Questo è particolarmente grave quando riguarda ecosistemi complessi e il cui ruolo biologico è fondamentale, come nel caso delle praterie di Posidonia oceanica, pianta acquatica endemica del Mar Mediterraneo. Essa forma delle praterie sottomarine che costituiscono la comunità climax nei nostri mari e al cui interno vivono molti organismi, animali e vegetali, che nelle praterie trovano nutrimento e protezione: policheti, ricci di mare, stelle marine, molluschi, pesci erbivori e carnivori.
Proprio per evitare questa pesante perdita di habitat e di specie in alcuni paesi, ad esempio in Italia, si è deciso di vietare la pesca a strascico entro le 3 miglia marine o al di sopra della batimetrica dei 50 metri, zone in cui si sviluppano queste comunità complesse; nonostante ciò rimane comunque frequente imbattersi in pescherecci che praticano lo strascico anche in zone vietate.
Un altro problema della pesca a strascico è la non selettività: essa raccoglie di tutto, specie commerciali e non commerciali, adulti e giovani: lo scarto di questa tecnica di pesca rappresenta quasi l'80% del pescato totale, che viene dunque rigettato in mare perché non vendibile (tartarughe, delfini, squali o animali troppo giovani perciò di taglia inferiore alla taglia minima commerciabile).

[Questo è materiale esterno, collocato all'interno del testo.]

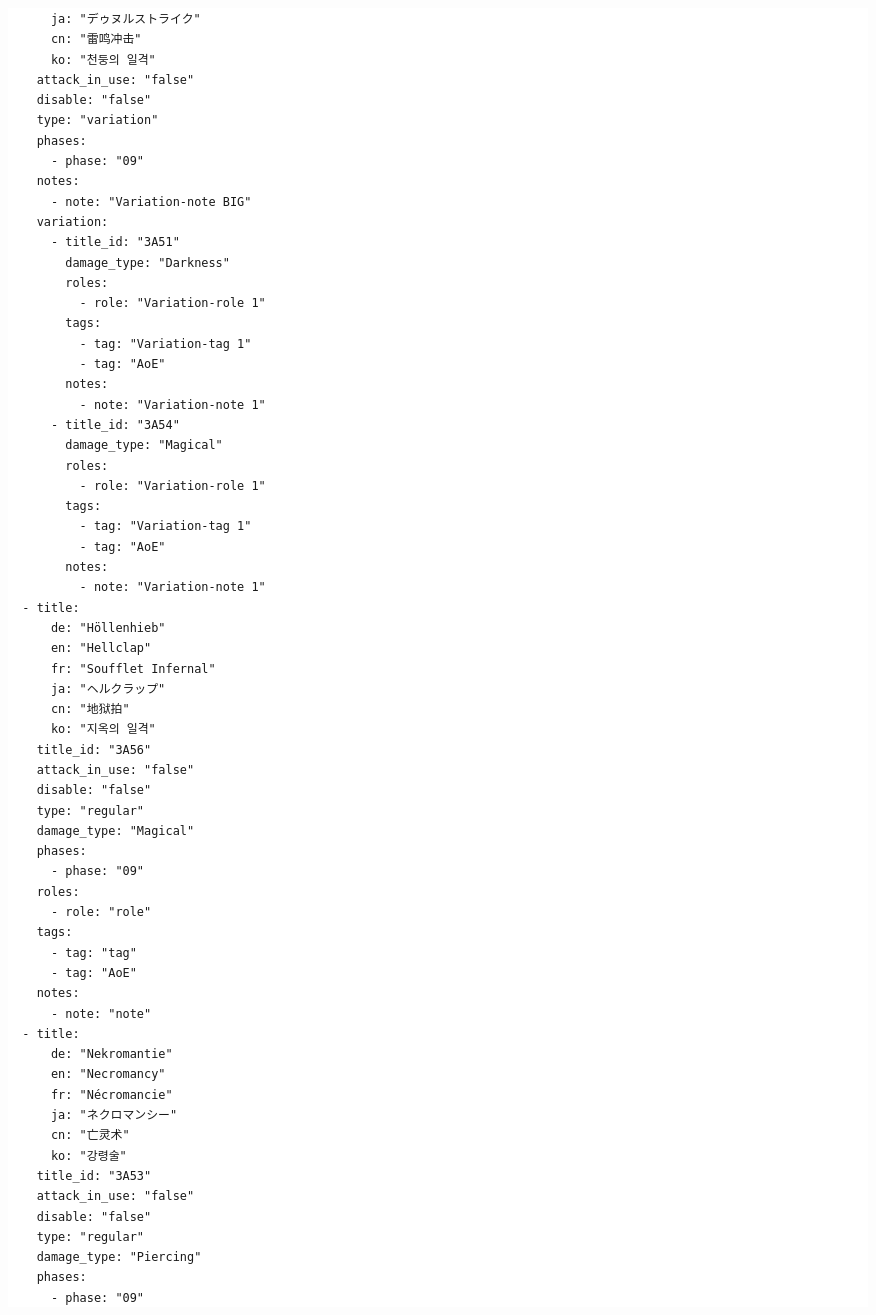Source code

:           ja: "デゥヌルストライク"
          cn: "雷鸣冲击"
          ko: "천둥의 일격"
        attack_in_use: "false"
        disable: "false"
        type: "variation"
        phases:
          - phase: "09"
        notes:
          - note: "Variation-note BIG"
        variation:
          - title_id: "3A51"
            damage_type: "Darkness"
            roles:
              - role: "Variation-role 1"
            tags:
              - tag: "Variation-tag 1"
              - tag: "AoE"
            notes:
              - note: "Variation-note 1"
          - title_id: "3A54"
            damage_type: "Magical"
            roles:
              - role: "Variation-role 1"
            tags:
              - tag: "Variation-tag 1"
              - tag: "AoE"
            notes:
              - note: "Variation-note 1"
      - title:
          de: "Höllenhieb"
          en: "Hellclap"
          fr: "Soufflet Infernal"
          ja: "ヘルクラップ"
          cn: "地狱拍"
          ko: "지옥의 일격"
        title_id: "3A56"
        attack_in_use: "false"
        disable: "false"
        type: "regular"
        damage_type: "Magical"
        phases:
          - phase: "09"
        roles:
          - role: "role"
        tags:
          - tag: "tag"
          - tag: "AoE"
        notes:
          - note: "note"
      - title:
          de: "Nekromantie"
          en: "Necromancy"
          fr: "Nécromancie"
          ja: "ネクロマンシー"
          cn: "亡灵术"
          ko: "강령술"
        title_id: "3A53"
        attack_in_use: "false"
        disable: "false"
        type: "regular"
        damage_type: "Piercing"
        phases:
          - phase: "09"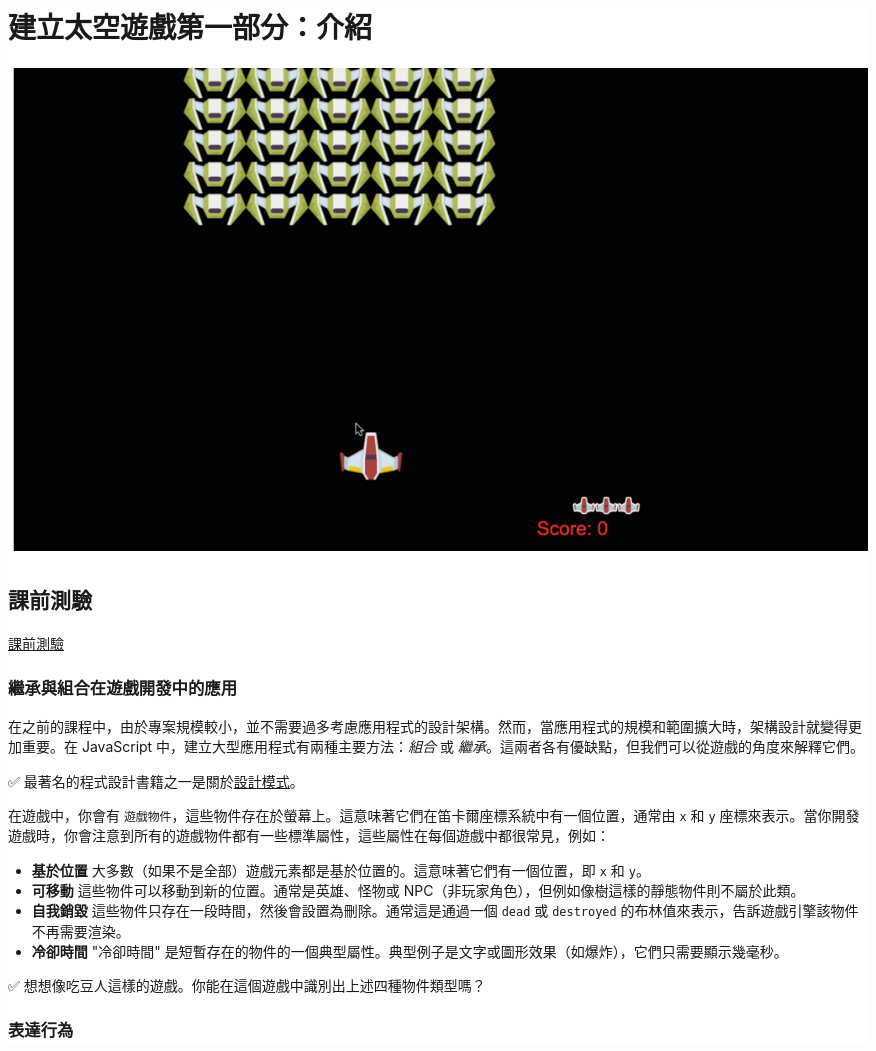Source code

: 
# 建立太空遊戲第一部分：介紹

![video](../../../../6-space-game/images/pewpew.gif)

## 課前測驗

[課前測驗](https://ashy-river-0debb7803.1.azurestaticapps.net/quiz/29)

### 繼承與組合在遊戲開發中的應用

在之前的課程中，由於專案規模較小，並不需要過多考慮應用程式的設計架構。然而，當應用程式的規模和範圍擴大時，架構設計就變得更加重要。在 JavaScript 中，建立大型應用程式有兩種主要方法：*組合* 或 *繼承*。這兩者各有優缺點，但我們可以從遊戲的角度來解釋它們。

✅ 最著名的程式設計書籍之一是關於[設計模式](https://en.wikipedia.org/wiki/Design_Patterns)。

在遊戲中，你會有 `遊戲物件`，這些物件存在於螢幕上。這意味著它們在笛卡爾座標系統中有一個位置，通常由 `x` 和 `y` 座標來表示。當你開發遊戲時，你會注意到所有的遊戲物件都有一些標準屬性，這些屬性在每個遊戲中都很常見，例如：

- **基於位置** 大多數（如果不是全部）遊戲元素都是基於位置的。這意味著它們有一個位置，即 `x` 和 `y`。
- **可移動** 這些物件可以移動到新的位置。通常是英雄、怪物或 NPC（非玩家角色），但例如像樹這樣的靜態物件則不屬於此類。
- **自我銷毀** 這些物件只存在一段時間，然後會設置為刪除。通常這是通過一個 `dead` 或 `destroyed` 的布林值來表示，告訴遊戲引擎該物件不再需要渲染。
- **冷卻時間** "冷卻時間" 是短暫存在的物件的一個典型屬性。典型例子是文字或圖形效果（如爆炸），它們只需要顯示幾毫秒。

✅ 想想像吃豆人這樣的遊戲。你能在這個遊戲中識別出上述四種物件類型嗎？

### 表達行為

Gli animali rigettati in mare il più delle volte sono già morti (come le tartarughe o i delfini che, bloccati nelle reti, non possono emergere a respirare) o muoiono nel giro di poche ore in seguito ai danni provocati dalla rapida emersione.
Viste le ovvie difficoltà nel controllare l'attività di pesca in mare aperto, in aree di particolare interesse biologico si usano tecniche dissuasive come l'affondamento di blocchi di cemento provvisti di tondini d'acciaio piegati a gancio, in grado di danneggiare seriamente le reti a strascico. Questi blocchi, oltre all'effetto di allontanare lo strascico illegale dall'area, forniscono un supporto agli organismi bentonici e incrementano così la biodiversità dell'area.
Un altro sistema di salvaguardia della fauna marina è quello di istituire periodi di fermo biologico che coincidono con i periodi riproduttivi delle principali specie oggetto di pesca. Durante questi periodi la pesca a strascico è completamente vietata ovunque, in modo da consentire la riproduzione degli animali che è un momento fondamentale, perché non può esserci futuro per il mare se si distruggono le specie che lo abitano.